**Aim of the task**. Transcribe every entry exactly, leaving out any pictures.
***
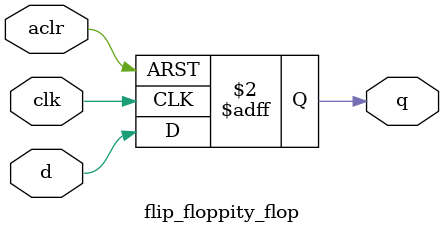
<source format=v>
module flip_floppity_flop(q, d, clk, aclr);
	input 	d, aclr, clk;
	output q;
	reg q;
			
	always @(posedge clk or 
		 posedge aclr) begin
  	  if(aclr) begin
	    q = 1'b0;
	  end else begin
	    q = d;
	  end
	end

endmodule

</source>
***
**Written solution**.
<source format=v>
module flip_floppity_flop(q, d, clk, aclr);
	input 	d, aclr, clk;
	output q;
	reg q;
			
	always @(posedge clk or 
		 posedge aclr) begin
  	  if(aclr) begin
	    q = 1'b0;
	  end else begin
	    q = d;
	  end
	end

endmodule

</source>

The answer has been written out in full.